**Requirement**: Starting at the line that contains "56: (722, 138, 1.10)" and stopping at the line that contains "77: (746, 288, 0.54)", restate each line of the records below exactly. Omit the pictures.

**Entries shown**:

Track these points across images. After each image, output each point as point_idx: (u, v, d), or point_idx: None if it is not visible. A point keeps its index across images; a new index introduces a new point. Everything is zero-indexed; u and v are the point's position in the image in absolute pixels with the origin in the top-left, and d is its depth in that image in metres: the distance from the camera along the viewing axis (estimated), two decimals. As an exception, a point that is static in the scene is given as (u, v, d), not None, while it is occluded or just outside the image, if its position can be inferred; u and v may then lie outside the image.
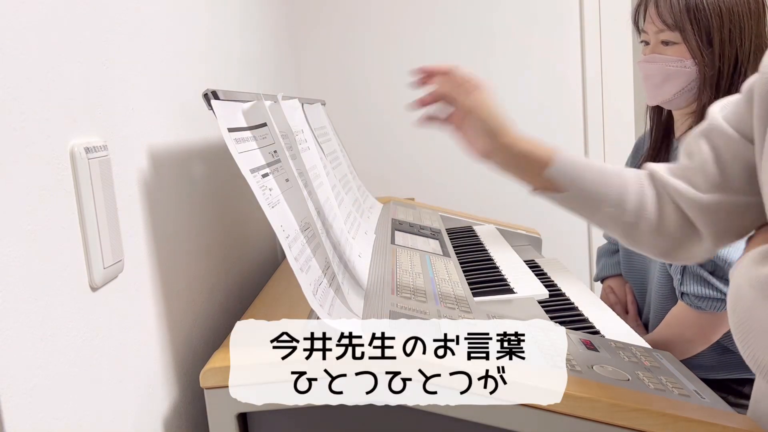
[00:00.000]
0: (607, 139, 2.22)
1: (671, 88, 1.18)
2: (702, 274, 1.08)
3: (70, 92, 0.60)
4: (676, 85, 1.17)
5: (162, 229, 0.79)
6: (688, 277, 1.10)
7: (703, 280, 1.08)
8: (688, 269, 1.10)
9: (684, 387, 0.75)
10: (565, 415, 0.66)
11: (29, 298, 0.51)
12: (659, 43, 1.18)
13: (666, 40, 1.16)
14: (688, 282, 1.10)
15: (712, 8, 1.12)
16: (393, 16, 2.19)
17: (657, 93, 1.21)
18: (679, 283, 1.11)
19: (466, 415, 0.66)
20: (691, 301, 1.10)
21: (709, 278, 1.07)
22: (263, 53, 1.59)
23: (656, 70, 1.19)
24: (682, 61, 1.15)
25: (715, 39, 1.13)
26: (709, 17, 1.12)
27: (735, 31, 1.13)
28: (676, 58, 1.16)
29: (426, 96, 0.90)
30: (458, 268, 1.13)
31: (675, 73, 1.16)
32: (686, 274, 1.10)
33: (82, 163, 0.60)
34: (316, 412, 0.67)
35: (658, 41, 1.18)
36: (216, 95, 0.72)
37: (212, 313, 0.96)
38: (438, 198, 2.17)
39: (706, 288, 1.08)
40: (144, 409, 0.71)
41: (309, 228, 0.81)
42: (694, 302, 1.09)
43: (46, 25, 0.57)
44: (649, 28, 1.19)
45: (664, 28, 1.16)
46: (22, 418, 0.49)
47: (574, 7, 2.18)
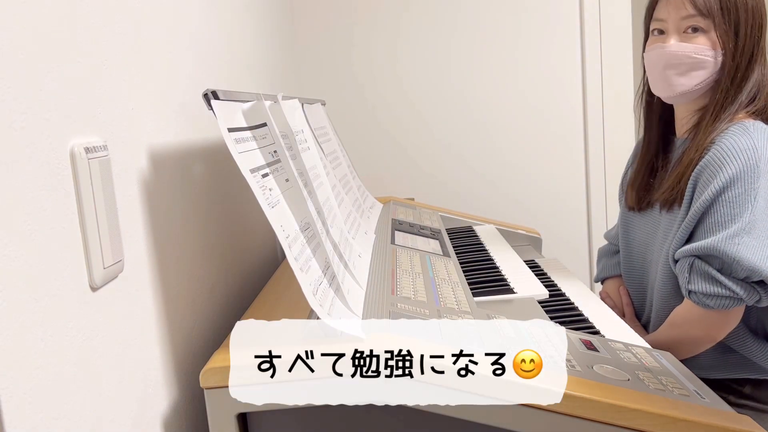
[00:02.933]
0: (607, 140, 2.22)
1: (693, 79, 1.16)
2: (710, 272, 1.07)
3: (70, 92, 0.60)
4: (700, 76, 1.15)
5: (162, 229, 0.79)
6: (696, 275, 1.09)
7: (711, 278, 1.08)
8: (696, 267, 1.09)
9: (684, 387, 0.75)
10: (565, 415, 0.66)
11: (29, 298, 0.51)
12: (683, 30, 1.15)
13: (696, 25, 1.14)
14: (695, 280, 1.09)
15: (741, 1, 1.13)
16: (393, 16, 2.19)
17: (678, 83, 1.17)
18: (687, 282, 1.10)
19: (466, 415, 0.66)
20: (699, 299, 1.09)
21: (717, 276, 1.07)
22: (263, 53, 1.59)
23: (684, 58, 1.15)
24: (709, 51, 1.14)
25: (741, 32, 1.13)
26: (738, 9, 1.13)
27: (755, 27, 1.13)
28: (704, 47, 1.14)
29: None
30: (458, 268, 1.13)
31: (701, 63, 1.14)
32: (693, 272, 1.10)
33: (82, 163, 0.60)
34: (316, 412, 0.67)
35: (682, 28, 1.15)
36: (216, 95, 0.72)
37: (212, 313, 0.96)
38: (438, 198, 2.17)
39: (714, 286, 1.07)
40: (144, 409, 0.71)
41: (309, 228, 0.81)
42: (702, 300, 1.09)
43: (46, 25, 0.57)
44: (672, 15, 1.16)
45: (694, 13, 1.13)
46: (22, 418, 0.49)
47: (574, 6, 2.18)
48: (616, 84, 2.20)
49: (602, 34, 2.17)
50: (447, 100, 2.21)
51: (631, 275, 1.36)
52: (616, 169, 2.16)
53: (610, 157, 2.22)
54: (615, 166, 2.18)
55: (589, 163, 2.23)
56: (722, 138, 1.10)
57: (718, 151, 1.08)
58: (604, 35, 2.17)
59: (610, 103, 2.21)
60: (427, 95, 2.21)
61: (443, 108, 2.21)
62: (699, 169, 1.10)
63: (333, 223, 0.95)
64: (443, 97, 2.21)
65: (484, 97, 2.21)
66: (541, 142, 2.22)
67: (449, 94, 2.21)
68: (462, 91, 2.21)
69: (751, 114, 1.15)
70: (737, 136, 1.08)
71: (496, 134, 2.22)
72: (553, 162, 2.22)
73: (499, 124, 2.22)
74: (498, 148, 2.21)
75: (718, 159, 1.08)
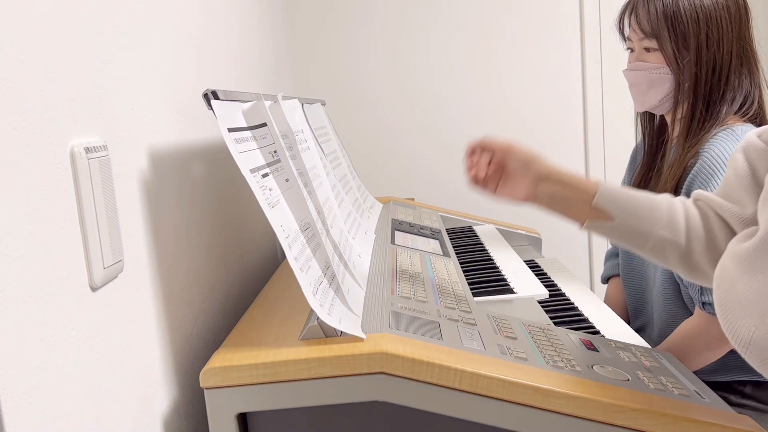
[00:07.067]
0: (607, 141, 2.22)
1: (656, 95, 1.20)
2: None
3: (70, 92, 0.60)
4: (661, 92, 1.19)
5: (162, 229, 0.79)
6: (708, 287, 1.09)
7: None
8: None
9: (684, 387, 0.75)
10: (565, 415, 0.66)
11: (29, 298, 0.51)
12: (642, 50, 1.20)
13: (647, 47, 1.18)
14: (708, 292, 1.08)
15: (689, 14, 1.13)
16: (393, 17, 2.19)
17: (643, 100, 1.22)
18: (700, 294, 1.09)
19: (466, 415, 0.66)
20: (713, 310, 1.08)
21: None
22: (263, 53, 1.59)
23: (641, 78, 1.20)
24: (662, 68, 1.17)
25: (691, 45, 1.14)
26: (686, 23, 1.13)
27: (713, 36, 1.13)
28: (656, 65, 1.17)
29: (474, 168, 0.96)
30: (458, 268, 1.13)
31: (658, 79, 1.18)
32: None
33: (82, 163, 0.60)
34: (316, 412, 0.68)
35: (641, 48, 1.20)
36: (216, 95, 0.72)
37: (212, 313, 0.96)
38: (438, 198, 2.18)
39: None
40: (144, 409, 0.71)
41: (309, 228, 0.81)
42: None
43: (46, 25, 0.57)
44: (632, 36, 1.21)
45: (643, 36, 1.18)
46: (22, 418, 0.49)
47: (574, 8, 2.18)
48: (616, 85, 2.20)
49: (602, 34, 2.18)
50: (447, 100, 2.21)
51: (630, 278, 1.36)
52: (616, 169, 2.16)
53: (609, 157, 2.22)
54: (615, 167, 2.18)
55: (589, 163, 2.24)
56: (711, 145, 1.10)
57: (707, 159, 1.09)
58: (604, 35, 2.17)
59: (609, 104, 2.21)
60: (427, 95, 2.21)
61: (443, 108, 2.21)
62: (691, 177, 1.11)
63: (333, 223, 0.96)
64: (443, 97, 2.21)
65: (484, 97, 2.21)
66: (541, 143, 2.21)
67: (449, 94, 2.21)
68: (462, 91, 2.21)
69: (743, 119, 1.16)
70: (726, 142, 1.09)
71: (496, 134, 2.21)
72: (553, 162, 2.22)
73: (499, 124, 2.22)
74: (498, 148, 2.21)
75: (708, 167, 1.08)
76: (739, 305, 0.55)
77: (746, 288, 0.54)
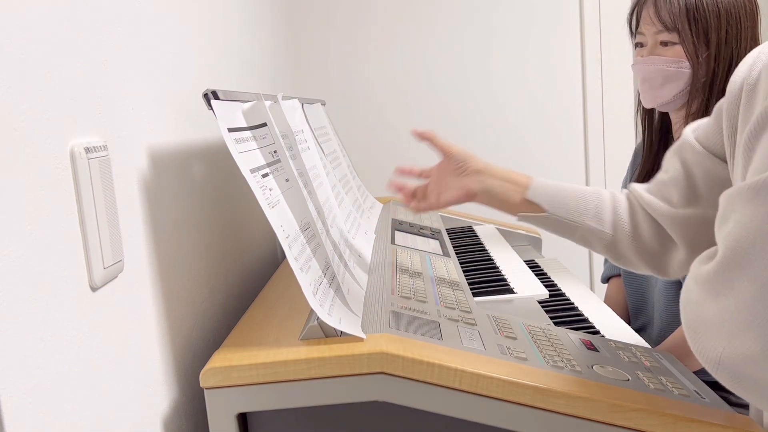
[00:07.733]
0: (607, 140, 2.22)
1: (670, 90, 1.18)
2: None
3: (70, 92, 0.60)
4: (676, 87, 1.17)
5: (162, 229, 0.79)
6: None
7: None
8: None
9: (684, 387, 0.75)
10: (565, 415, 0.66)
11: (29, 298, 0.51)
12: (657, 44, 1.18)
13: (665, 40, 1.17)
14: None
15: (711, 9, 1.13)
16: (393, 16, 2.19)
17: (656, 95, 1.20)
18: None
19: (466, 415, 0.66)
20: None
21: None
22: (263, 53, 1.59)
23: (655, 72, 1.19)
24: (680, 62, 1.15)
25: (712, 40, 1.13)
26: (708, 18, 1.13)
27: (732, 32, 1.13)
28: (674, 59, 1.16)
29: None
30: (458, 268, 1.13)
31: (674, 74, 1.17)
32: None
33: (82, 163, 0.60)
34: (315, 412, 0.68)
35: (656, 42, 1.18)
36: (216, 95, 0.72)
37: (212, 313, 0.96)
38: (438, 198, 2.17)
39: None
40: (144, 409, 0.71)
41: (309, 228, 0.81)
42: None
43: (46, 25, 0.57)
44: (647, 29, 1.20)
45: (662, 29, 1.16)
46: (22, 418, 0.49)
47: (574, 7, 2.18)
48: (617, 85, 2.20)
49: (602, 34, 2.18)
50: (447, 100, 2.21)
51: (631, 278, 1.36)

**Task response**:
56: (722, 138, 1.10)
57: (718, 151, 1.08)
58: (604, 35, 2.17)
59: (610, 103, 2.21)
60: (427, 95, 2.21)
61: (443, 108, 2.21)
62: (699, 169, 1.10)
63: (333, 223, 0.95)
64: (443, 97, 2.21)
65: (484, 97, 2.21)
66: (541, 142, 2.22)
67: (449, 94, 2.21)
68: (462, 91, 2.21)
69: (751, 114, 1.15)
70: (737, 136, 1.08)
71: (496, 134, 2.22)
72: (553, 162, 2.22)
73: (499, 124, 2.22)
74: (498, 148, 2.21)
75: (718, 159, 1.08)
[00:07.067]
0: (607, 141, 2.22)
1: (656, 95, 1.20)
2: None
3: (70, 92, 0.60)
4: (661, 92, 1.19)
5: (162, 229, 0.79)
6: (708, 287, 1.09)
7: None
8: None
9: (684, 387, 0.75)
10: (565, 415, 0.66)
11: (29, 298, 0.51)
12: (642, 50, 1.20)
13: (647, 47, 1.18)
14: (708, 292, 1.08)
15: (689, 14, 1.13)
16: (393, 17, 2.19)
17: (643, 100, 1.22)
18: (700, 294, 1.09)
19: (466, 415, 0.66)
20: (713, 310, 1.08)
21: None
22: (263, 53, 1.59)
23: (641, 78, 1.20)
24: (662, 68, 1.17)
25: (691, 45, 1.14)
26: (686, 23, 1.13)
27: (713, 36, 1.13)
28: (656, 65, 1.17)
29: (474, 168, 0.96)
30: (458, 268, 1.13)
31: (658, 79, 1.18)
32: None
33: (82, 163, 0.60)
34: (316, 412, 0.68)
35: (641, 48, 1.20)
36: (216, 95, 0.72)
37: (212, 313, 0.96)
38: (438, 198, 2.18)
39: None
40: (144, 409, 0.71)
41: (309, 228, 0.81)
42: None
43: (46, 25, 0.57)
44: (632, 36, 1.21)
45: (643, 36, 1.18)
46: (22, 418, 0.49)
47: (574, 8, 2.18)
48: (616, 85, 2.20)
49: (602, 34, 2.18)
50: (447, 100, 2.21)
51: (630, 278, 1.36)
52: (616, 169, 2.16)
53: (609, 157, 2.22)
54: (615, 167, 2.18)
55: (589, 163, 2.24)
56: (711, 145, 1.10)
57: (707, 159, 1.09)
58: (604, 35, 2.17)
59: (609, 104, 2.21)
60: (427, 95, 2.21)
61: (443, 108, 2.21)
62: (691, 177, 1.11)
63: (333, 223, 0.96)
64: (443, 97, 2.21)
65: (484, 97, 2.21)
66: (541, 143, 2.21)
67: (449, 94, 2.21)
68: (462, 91, 2.21)
69: (743, 119, 1.16)
70: (726, 142, 1.09)
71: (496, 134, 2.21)
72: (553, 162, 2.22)
73: (499, 124, 2.22)
74: (498, 148, 2.21)
75: (708, 167, 1.08)
76: (739, 305, 0.55)
77: (746, 288, 0.54)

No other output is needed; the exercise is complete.